Entrambi i contendenti, Gbagbo e il suo sfidante Alassane Ouattara, si sono dichiarati vittoriosi. Ed entrambi hanno nominato un governo. Con il risultato paradossale che il Paese, da dicembre, si trova con due presidenti e due governi. Non solo, ma la Costa d’Avorio sta precipitando in una spirale di violenza simile a quella che aveva diviso in due il Paese dopo il fallito tentativo di golpe nel 2002.

La comunità internazionale (e in particolar modo gli Stati Uniti e la Francia) hanno, a più riprese, chiesto a Gbagbo di rassegnare le dimissioni e hanno appoggiato apertamente Ouattara. Ma Gbagbo continua a rimanere in sella. E neanche le mediazioni portate avanti dall’Unione africana e dai Paesi dell’Africa occidentale sono riuscite a smuoverlo. «Incidenti si sono verificati ad Abidjan, ma anche in altre parti del Paese - continua la nostra fonte -, sono ormai centinaia le vittime di uno scontro insensato tra Gbagbo, ancorato ai vecchi schemi discriminatori del potere delle etnie, e Ouattara, una persona con grande esperienza internazionale e che sta cercando di costruire un Paese moderno».

La situazione è talmente instabile che la comunità dei gesuiti dell’Istituto di teologia di Abidjan, che si è riunita il 25 febbraio per valutare l’impatto di questa crisi sulle sue attività, ha deciso di sospendere i corsi per l’intero mese di marzo. Gli studenti del primo e del secondo anno sono stati inviati in Ghana per seguire i corsi che non possono più frequentare in Costa d’Avorio.
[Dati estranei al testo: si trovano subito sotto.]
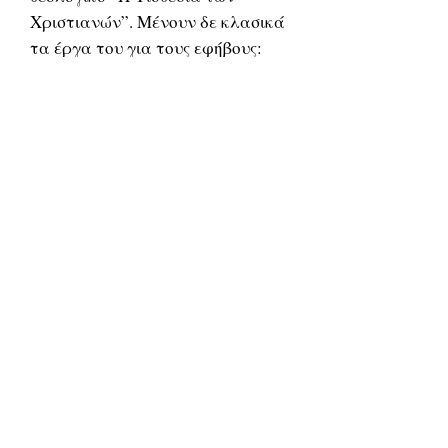
Χριστιανών”. Μένουν δε κλασικά
τα έργα του για τους εφήβους:
“Για την άγνωστη χώρα”,
“Προσωπογραφία”, “Νεανικά
θέματα”, “Το μέλλον σου, νέε
μου” και “Ναρκωτικά, ο λευκός
θάνατος”. Από το έτος 1991 μέχρι
τον θάνατό του το 1995,
υπηρέτησε ως προϊστάμενος της
Αδελφότητας Θεολόγων “Ο
Σωτήρ”.
Το κύριο χαρακτηριστικό του
πατρός Λεωνίδα ήταν η
γενναιότητα και το ατρόμητο,
που πήγαζαν από την ακράδαντη,
την ζωντανή και ζέουσα πίστη
του. Δεν υποχωρούσε μπροστά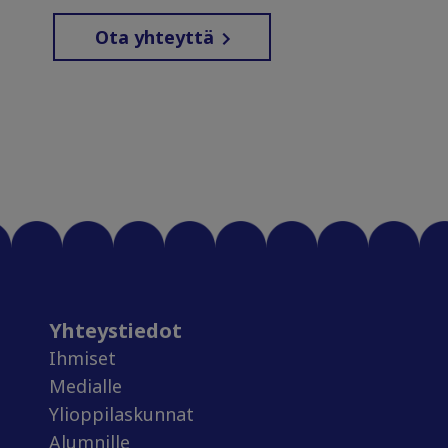
Ota yhteyttä
Yhteystiedot
Ihmiset
Medialle
Ylioppilaskunnat
Alumnille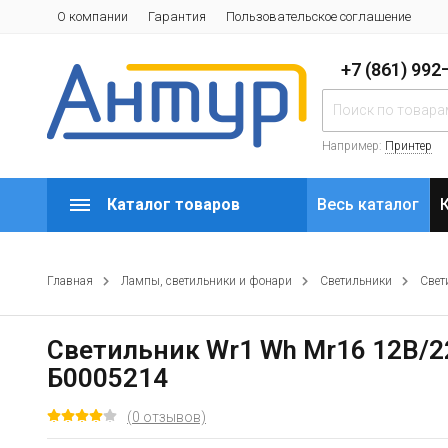
О компании
Гарантия
Пользовательское соглашение
+7 (861) 99
Например:
Принтер
Каталог товаров
Весь каталог
Главная
Лампы, светильники и фонари
Светильники
Свет
Светильник Wr1 Wh Mr16 12В/2
Б0005214
(0 отзывов)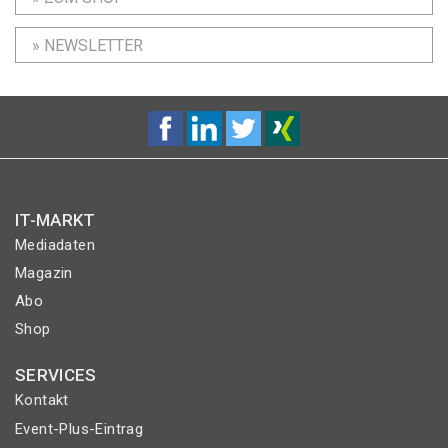
» NEWSLETTER
IT-MARKT
Mediadaten
Magazin
Abo
Shop
SERVICES
Kontakt
Event-Plus-Eintrag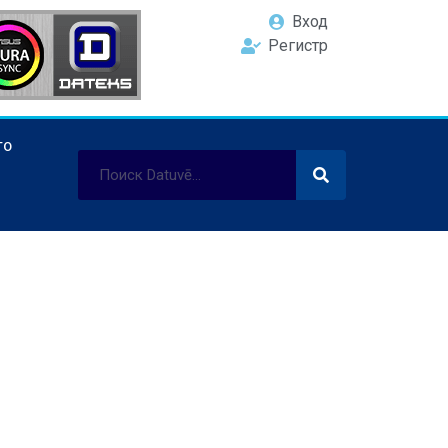
Вход
Регистр
ТО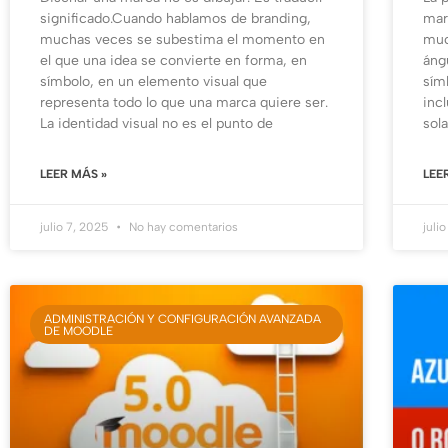
significado.Cuando hablamos de branding,
mar
muchas veces se subestima el momento en
muc
el que una idea se convierte en forma, en
áng
símbolo, en un elemento visual que
sím
representa todo lo que una marca quiere ser.
inc
La identidad visual no es el punto de
sol
LEER MÁS »
LEE
julio 7, 2025
No hay comentarios
juli
ADMINISTRACIÓN Y CONFIGURACIÓN AVANZADA
DE MOODLE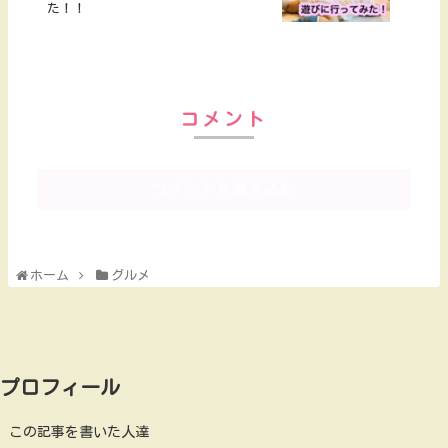
た！！
コメント
コメントを書き込む
ホーム
グルメ
プロフィール
この記事を書いた人達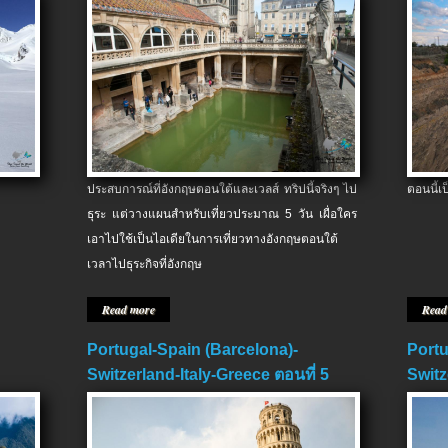
ประสบการณ์ที่อังกฤษตอนใต้และเวลส์ ทริปนี้จริงๆ ไป
ตอนนี้เ
ธุระ แต่วางแผนสำหรับเที่ยวประมาณ 5 วัน เผื่อใคร
เอาไปใช้เป็นไอเดียในการเที่ยวทางอังกฤษตอนใต้
เวลาไปธุระกิจที่อังกฤษ
Read more
Read
Portugal-Spain (Barcelona)-
Portu
Switzerland-Italy-Greece ตอนที่ 5
Switz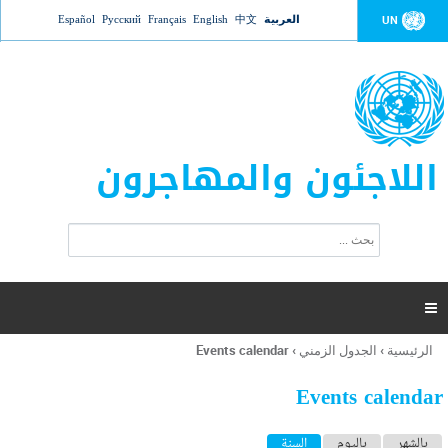
Jump to navigation
العربية
中文
English
Français
Русский
Español
UN
اللاجئون والمهاجرون
ا
ب
س
ح
ت
ث
م
ا

ر
ة
الرئيسية
›
الجدول الزمني
›
Events calendar
أنت
ا
هنا
ل
Events calendar
ب
ح
ا
بالشهر
باليوم
السنة
(علامة التبويب النشطة)
ث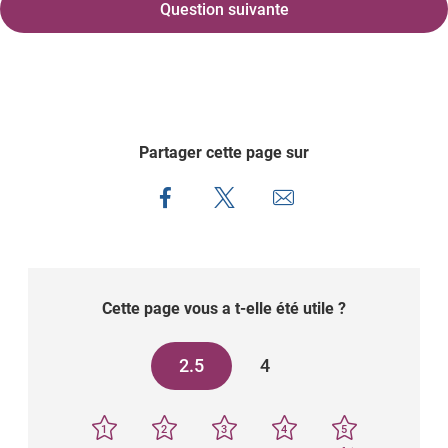
Question suivante
Partager cette page sur
Cette page vous a t-elle été utile ?
2.5
4
1
2
3
4
5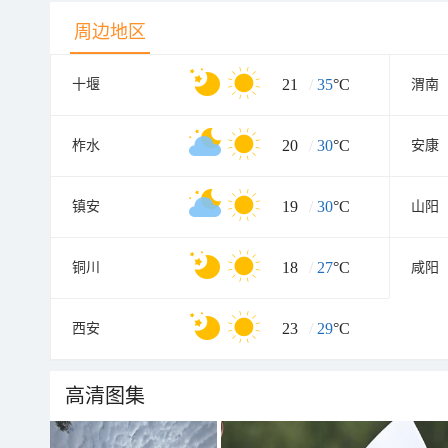
周边地区
21
/
35
°C
十堰
渭南
20
/
30
°C
柞水
安康
19
/
30
°C
镇安
山阳
18
/
27
°C
铜川
咸阳
23
/
29
°C
西安
高清图集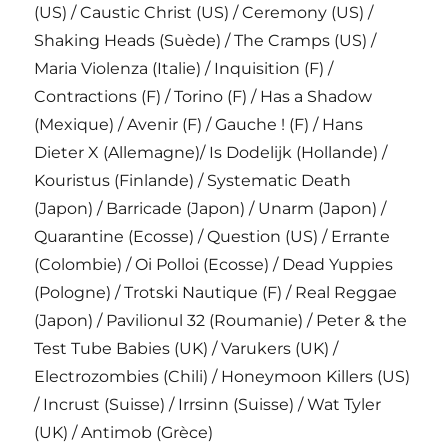
(US) / Caustic Christ (US) / Ceremony (US) /
Shaking Heads (Suède) / The Cramps (US) /
Maria Violenza (Italie) / Inquisition (F) /
Contractions (F) / Torino (F) / Has a Shadow
(Mexique) / Avenir (F) / Gauche ! (F) / Hans
Dieter X (Allemagne)/ Is Dodelijk (Hollande) /
Kouristus (Finlande) / Systematic Death
(Japon) / Barricade (Japon) / Unarm (Japon) /
Quarantine (Ecosse) / Question (US) / Errante
(Colombie) / Oi Polloi (Ecosse) / Dead Yuppies
(Pologne) / Trotski Nautique (F) / Real Reggae
(Japon) / Pavilionul 32 (Roumanie) / Peter & the
Test Tube Babies (UK) / Varukers (UK) /
Electrozombies (Chili) / Honeymoon Killers (US)
/ Incrust (Suisse) / Irrsinn (Suisse) / Wat Tyler
(UK) / Antimob (Grèce)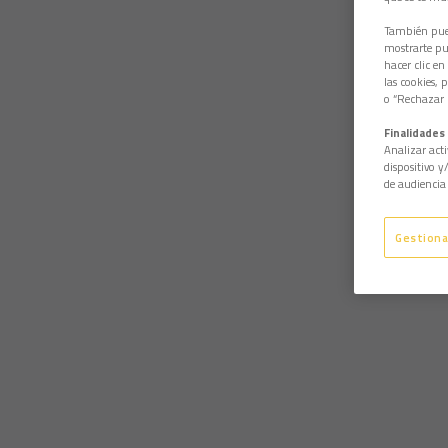
También pued
mostrarte pub
hacer clic en
las cookies, 
o “Rechazar l
Finalidades 
Analizar acti
dispositivo y
de audiencia 
Gestiona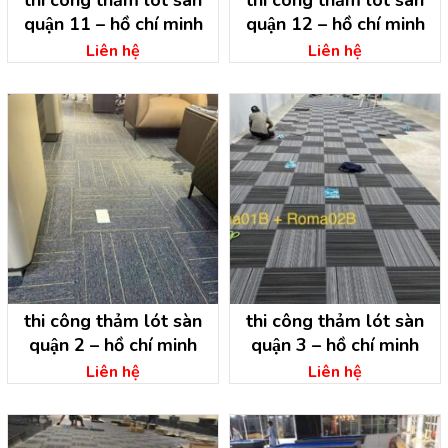
thi công thảm lót sàn
thi công thảm lót sàn
quận 11 – hồ chí minh
quận 12 – hồ chí minh
Liên hệ
Liên hệ
thi công thảm lót sàn
thi công thảm lót sàn
quận 2 – hồ chí minh
quận 3 – hồ chí minh
Liên hệ
Liên hệ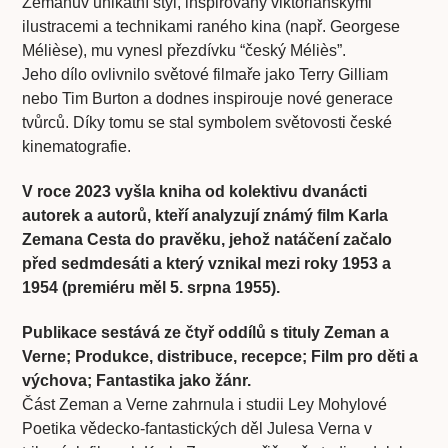
Zemanův unikátní styl, inspirovaný viktoriánskými
ilustracemi a technikami raného kina (např. Georgese
Mélièse), mu vynesl přezdívku “český Méliès”.
Jeho dílo ovlivnilo světové filmaře jako Terry Gilliam
nebo Tim Burton a dodnes inspirouje nové generace
tvůrců. Díky tomu se stal symbolem světovosti české
kinematografie.
V roce 2023 vyšla kniha od kolektivu dvanácti
autorek a autorů, kteří analyzují známý film Karla
Zemana Cesta do pravěku, jehož natáčení začalo
před sedmdesáti a který vznikal mezi roky 1953 a
1954 (premiéru měl 5. srpna 1955).
Publikace sestává ze čtyř oddílů s tituly Zeman a
Verne; Produkce, distribuce, recepce; Film pro děti a
výchova; Fantastika jako žánr.
Část Zeman a Verne zahrnula i studii Ley Mohylové
Poetika vědecko-fantastických děl Julesa Verna v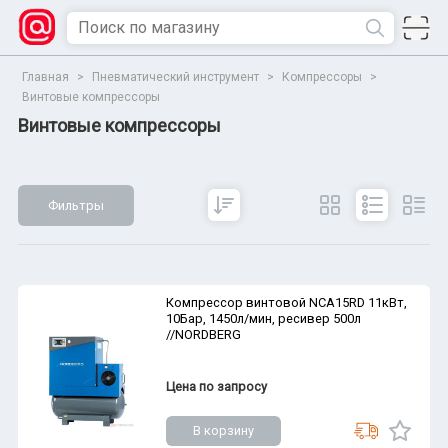
Главная
>
Пневматический инструмент
>
Компрессоры
>
Винтовые компрессоры
Винтовые компрессоры
Фильтры
Сбросить
Все параметры
Показать
Компрессор винтовой NCA15RD 11кВт,
10Бар, 1450л/мин, ресивер 500л
//NORDBERG
Цена по запросу
В корзину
Mentre gli studenti del terzo anno sono rimasti e continuano a portare avanti i loro studi. C’è molta apprensione tra i superiori della Compagnia di Gesù perché solo due dei 47 gesuiti di Abidjan sono ivoriani. E quindi c’è il rischio che il vento di discriminazione sollevato da Gbagbo nei confronti di chi non è ivoriano possa colpire anche i religiosi. I padri gesuiti della Comunità di Abidjan fanno però sapere di non avere alcuna intenzione di abbandonare il Paese. «Gli ivoriani - osservano - si aspettano che i religiosi stiano loro vicini in questa fase politica difficile. E noi non vogliamo deluderli».

«Gbagbo - continua la nostra fonte - dovrebbe guardare al Nord Africa. Gli ivoriani non sono insensibili alla voglia di libertà e di democrazia che ha ispirato quei popoli. E non tollereranno a lungo un’altra presidenza come quella che ha governato il Paese dal 2000».